Gaspard eut une moue peu convaincue tandis que les mains de Luna se promenaient le long de l'élastique de son caleçon :
- Tu es sûre ? Je me souviens d'autre chose juste après ça...
Il goûta ses lèvres, sa faim envolée et Luna lui caressa le dos de sa main abîmée. Le contact de ses doigts l'électrisait.
- Je t'aime, murmura-t-il au creux de son oreille.
Il la sentit sourire alors qu'elle lui mordillait le cou et la serra plus fort contre lui. Elle s'écarta légèrement de lui et il la dévisagea.
- Qu'est-ce que tu regardes comme ça, Olbec ? dit-elle d'un ton lourd de sous-entendus.
- Ce qui m'appartiens.
Luna lui asséna une claque sur le torse et eut une grimace faussement horrifiée.
- J'ose espérer que tu parles de ton t-shirt.
- De quoi d'autre, voyons ?
L'hilarité les reprit, et Luna finit par se retourner entre ses bras pour caler son dos contre son torse et contempler la ville devant eux. Elle pouvait voir bien plus loin que lui, mais, le nez dans ses cheveux, Gaspard se contenta de savourer ce silence total, yeux clos.
- Luna ?
- Ouais ?
- Et maintenant ?
La GEN ne répondit pas tout de suite, même si elle savait certainement exactement quoi dire.
- Ce n'est pas fini, articula-t-elle enfin. Pas tout à fait. L'agitation ne retombera pas de sitôt. Il va y avoir des hommages nationaux, des décisions à prendre pour l'avenir des GEN au milieu des Hommes. Je pensais rester encore dans le coin, Gaspard. La fin d'une guerre ne signifie pas la paix.
- D'autres vont disparaître. Tu le sais, ça.
- Comme Sam ? Oui, et c'est leur droit. Amanda aussi, à la recherche de ses fils. Grand bien leur fasse.
Luna haussa les épaules et poursuivit :
- A quoi bon tout cela, si c'est pour fuir ensuite ? Notre ennemi est tombé, mais il me reste des choses à faire ici. Si tu es d'accord.
- Je le suis.
Il n'ajouta rien de plus, considérant que tout était dit. Il s'était douté des projets de Luna. Il la voyait mal prendre un aller simple pour les Bahamas et siroter des cocktails pendant que se discutaient les conditions de paix. Et quoiqu'un petit séjour au soleil l'aurait ravi, il n'avait pas lui non plus l'intention de se sauver au moment crucial, pas avec les années sacrifiées à la rébellion.
- Après, on prendra des vacances, précisa-t-il. Au moins six mois !
- Où tu voudras, opina la jeune femme. Je suis pleine aux as, mon cher.

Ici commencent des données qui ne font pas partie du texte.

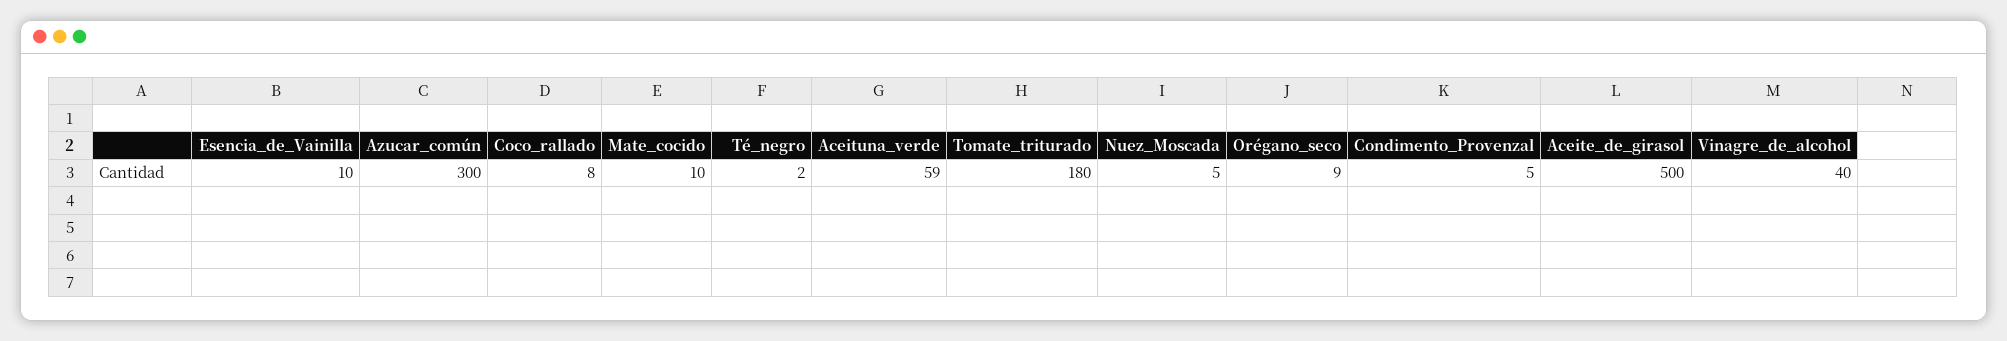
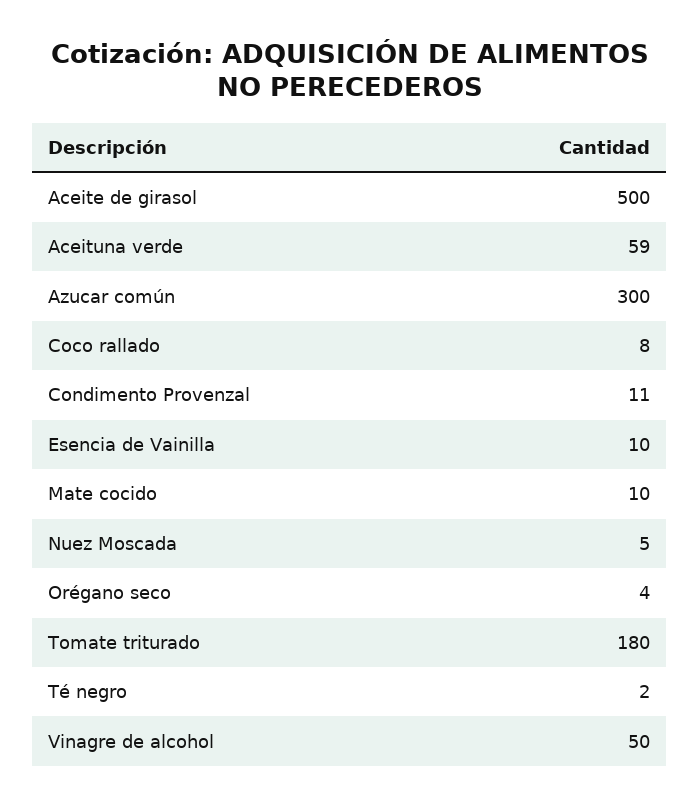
  {
    "Esencia_de_Vainilla": 10,
    "Azucar_común": 300,
    "Coco_rallado": 8,
    "Mate_cocido": 10,
    "Té_negro": 2,
    "Aceituna_verde": 59,
    "Tomate_triturado": 180,
    "Nuez_Moscada": 5,
-   "Orégano_seco": 9,
+   "Orégano_seco": 4,
-   "Condimento_Provenzal": 5,
+   "Condimento_Provenzal": 11,
    "Aceite_de_girasol": 500,
-   "Vinagre_de_alcohol": 40
+   "Vinagre_de_alcohol": 50
  }

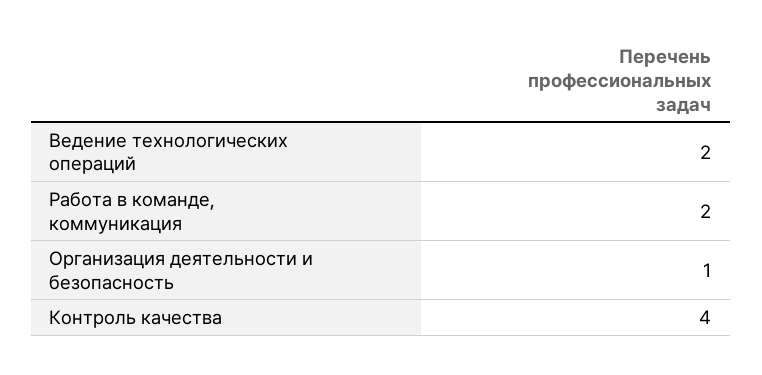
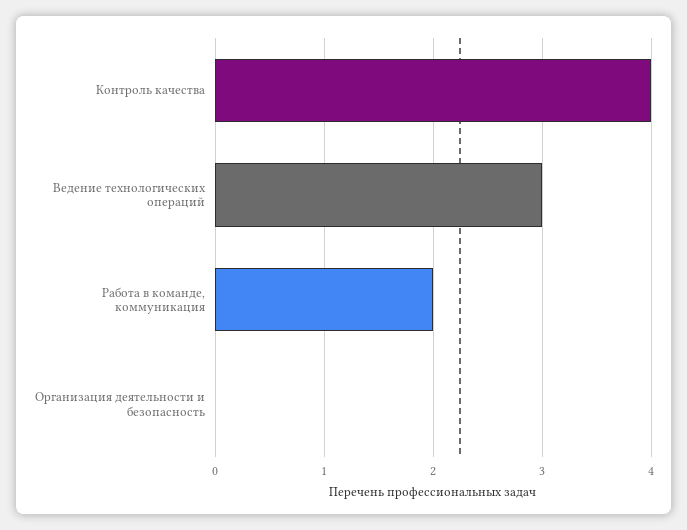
  {
-   "Ведение технологических операций": 2,
+   "Ведение технологических операций": 3,
    "Работа в команде, коммуникация": 2,
-   "Организация деятельности и безопасность": 1,
+   "Организация деятельности и безопасность": 0,
    "Контроль качества": 4
  }

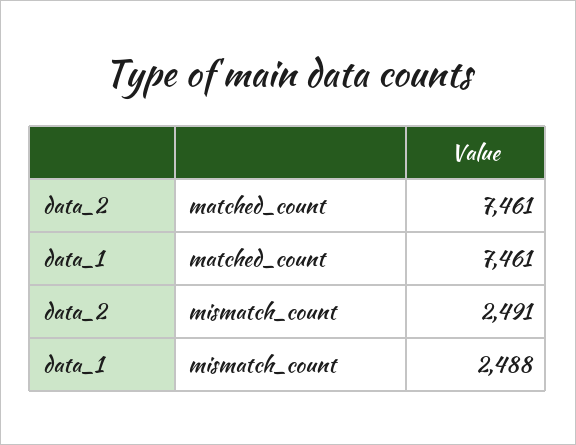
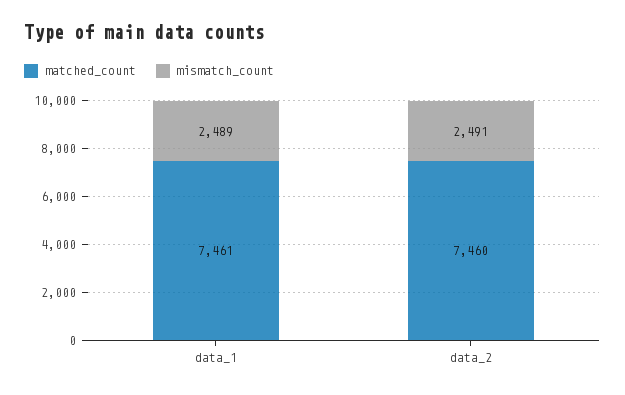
  {
    "matched_count": {
-     "data_2": 7461,
+     "data_2": 7460,
      "data_1": 7461
    },
    "mismatch_count": {
      "data_2": 2491,
-     "data_1": 2488
+     "data_1": 2489
    }
  }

Gaspard la lâcha comme s'il était choqué :
- C'est une blague ? Tu aurais dû être une vieille moche sur le point de mourir pour que j'hérite de tout ! Bon sang, je n'aurais pas pu plus mal tomber !
- Goujat.
Luna l'attrapa subitement par le bras puis le repoussa brutalement vers la chambre.
- Va manger. Et plus vite que ça.
Le Revenant se frotta les côtes comme si elle l'avait blessé et fronça les sourcils :
- Pourquoi ?
La GEN passa devant lui avec une lenteur calculée, le frôlant juste assez pour faire hérisser les poils de ses bras et lui décocha une œillade en coin.
- Parce que vous êtes attendu sous la douche, soldat Olbec.
Gaspard sourit jusqu'aux oreilles.
- A vos ordres, commandante Deveille.